As launched in 1970 the Triumph V8 had several innovative features. As well as its unusual construction (the crankcase and cylinder block were made from chromium iron whilst the cylinder heads were aluminium alloy), the engine featured a unique arrangement of studs and bolts attaching the cylinderheads that allowed the cylinderheads to be removed (in design, not in reality) without firstly removing the overhead camshafts and disturbing the valveplay adjustment. The water pump, oil pump and distributor were all driven at their required speeds from a single jackshaft driven from the timing chain via sets of skew-cut gears. The cooling fan was a 16-blade plastic item driven through a hydraulic viscous coupling that limited fan speed to 2,500 rpm to reduce noise as well as controlling the fan speed in relation to engine temperature.
This engine can suffer from unreliability as a result of the following design problems:
- Overly long single link chains with poor automatic tensioning that only last about 25,000 miles (40,200 km).

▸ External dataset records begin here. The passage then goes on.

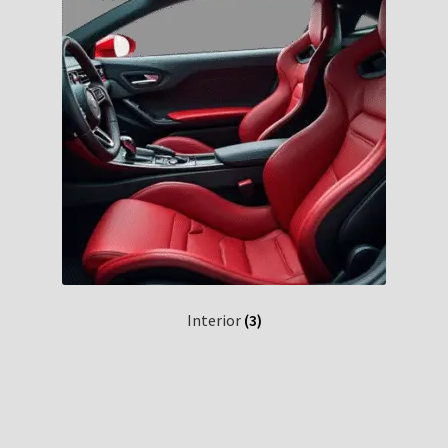
Interior
(3)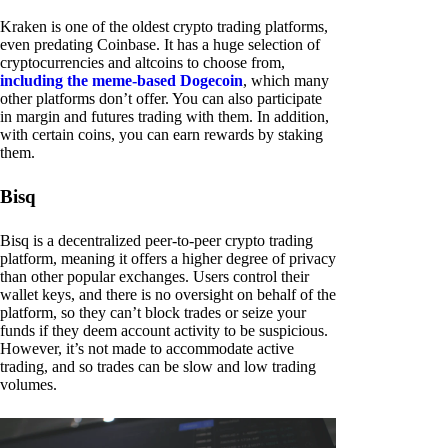
Kraken is one of the oldest crypto trading platforms,
even predating Coinbase. It has a huge selection of
cryptocurrencies and altcoins to choose from,
including the meme-based Dogecoin
, which many
other platforms don’t offer. You can also participate
in margin and futures trading with them. In addition,
with certain coins, you can earn rewards by staking
them.
Bisq
Bisq is a decentralized peer-to-peer crypto trading
platform, meaning it offers a higher degree of privacy
than other popular exchanges. Users control their
wallet keys, and there is no oversight on behalf of the
platform, so they can’t block trades or seize your
funds if they deem account activity to be suspicious.
However, it’s not made to accommodate active
trading, and so trades can be slow and low trading
volumes.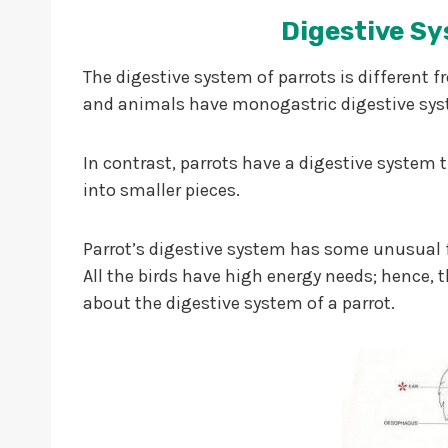
Digestive Sy
The digestive system of parrots is differe
and animals have monogastric digestive sy
In contrast, parrots have a digestive system 
into smaller pieces.
Parrot’s digestive system has some unusual f
All the birds have high energy needs; hence, th
about the digestive system of a parrot.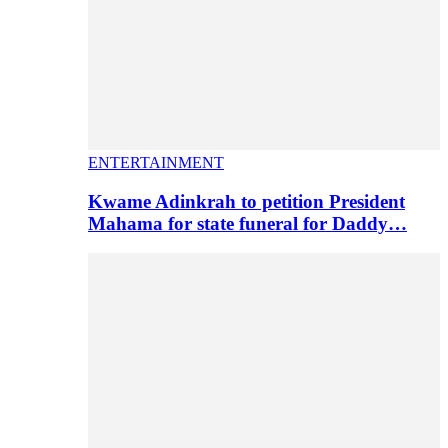
ENTERTAINMENT
Kwame Adinkrah to petition President
Mahama for state funeral for Daddy…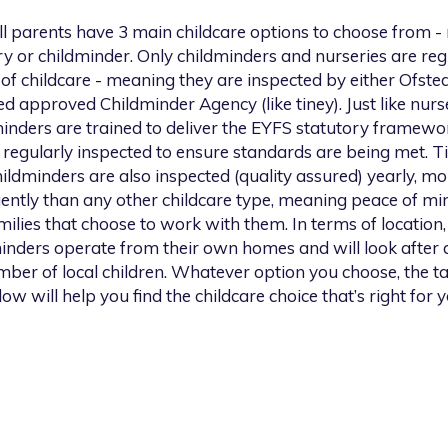
l
parents have 3 main childcare options to choose from -
y or childminder. Only childminders and nurseries are re
of childcare - meaning they are inspected by either Ofsted
ed approved Childminder Agency (like tiney). Just like nurse
inders are trained to deliver the EYFS statutory framewo
 regularly inspected to ensure standards are being met. T
hildminders are also inspected (quality assured) yearly, mo
ently than any other childcare type, meaning peace of mi
milies that choose to work with them. In terms of location, 
inders operate from their own homes and will look after 
ber of local children. Whatever option you choose, the t
low will help you find the childcare choice that’s right for y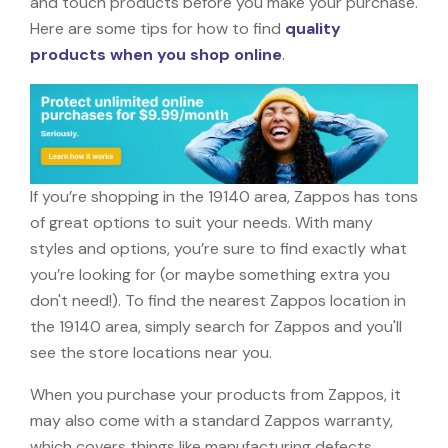
and touch products before you make your purchase.
Here are some tips for how to find
quality
products when you shop online
.
If you’re shopping in the 19140 area, Zappos has tons
of great options to suit your needs. With many
styles and options, you’re sure to find exactly what
you’re looking for (or maybe something extra you
don't need!). To find the nearest Zappos location in
the 19140 area, simply search for Zappos and you'll
see the store locations near you.
When you purchase your products from Zappos, it
may also come with a standard Zappos warranty,
which covers things like manufacturing defects,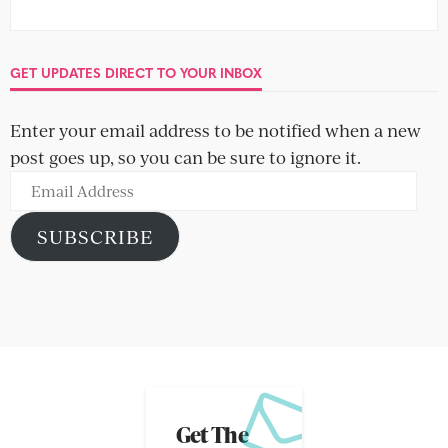
GET UPDATES DIRECT TO YOUR INBOX
Enter your email address to be notified when a new
post goes up, so you can be sure to ignore it.
Email
Address
SUBSCRIBE
Get The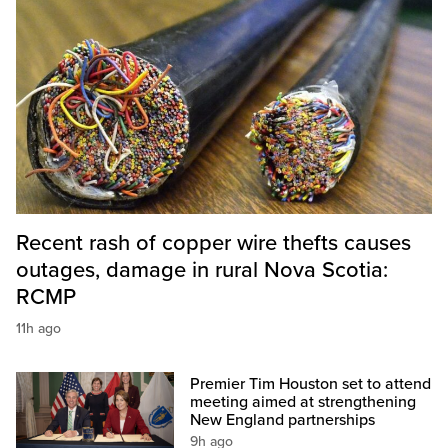
Recent rash of copper wire thefts causes
outages, damage in rural Nova Scotia:
RCMP
11h ago
Premier Tim Houston set to attend
meeting aimed at strengthening
New England partnerships
9h ago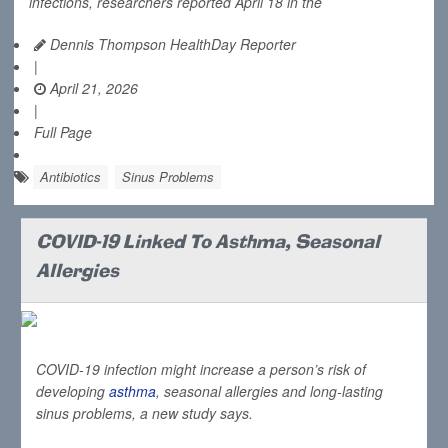
infections, researchers reported April 18 in the
Dennis Thompson HealthDay Reporter
|
April 21, 2026
|
Full Page
Antibiotics
Sinus Problems
COVID-19 Linked To Asthma, Seasonal
Allergies
COVID-19 infection might increase a person’s risk of
developing
asthma
, seasonal allergies and long-lasting
sinus problems, a new study says.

The damage is extensive if they fail;
- Inadequately sized main bearings - these have short lives as a result;
- The aluminium heads warp due to poor castings which restrict coolant flow, leading to overheating;
- Water pump failures relating to the drive gear shearing.
- As a legacy of the V8's beginnings as a straight-4 design the sender unit for the temperature gauge is located in one cylinder head (rather than a point of the cooling system common to both heads as on other multi-bank engines). This means that problems can go undetected in one head until enough damage and/or overheating has occurred to affect the one fitted with the sender unit.
Many modern day upgrades and sticking to the manufacturer's recommended service schedules help to solve these problems. An air dam for a TR-6 helps solve a cooling problem by scooping up the air in front of the car. A 12 blade fan helps to pull more air though the radiator.
Potential other uses
Triumph originally intended their V8 to be used across their range, which was the reason for the company's willingness to fund the engine's high development costs. Plans were made to create a 'Triumph 3000' by fitting the engine into the 2000 saloon, but these plans were halted when Rover joined Triumph in the Leyland grouping as the resulting car would have been a direct competitor for the Rover 'P6' 3500. Triumph also tried to sell the engine to the Morgan Motor Company but that company chose the Rover V8 as well. Saab tested the V8 in the Saab 99 mainly for US markets but the oil crisis in 1973 finally caused cancellation of the project in favour of turbocharging. The result was the V8 remained unique to the Stag.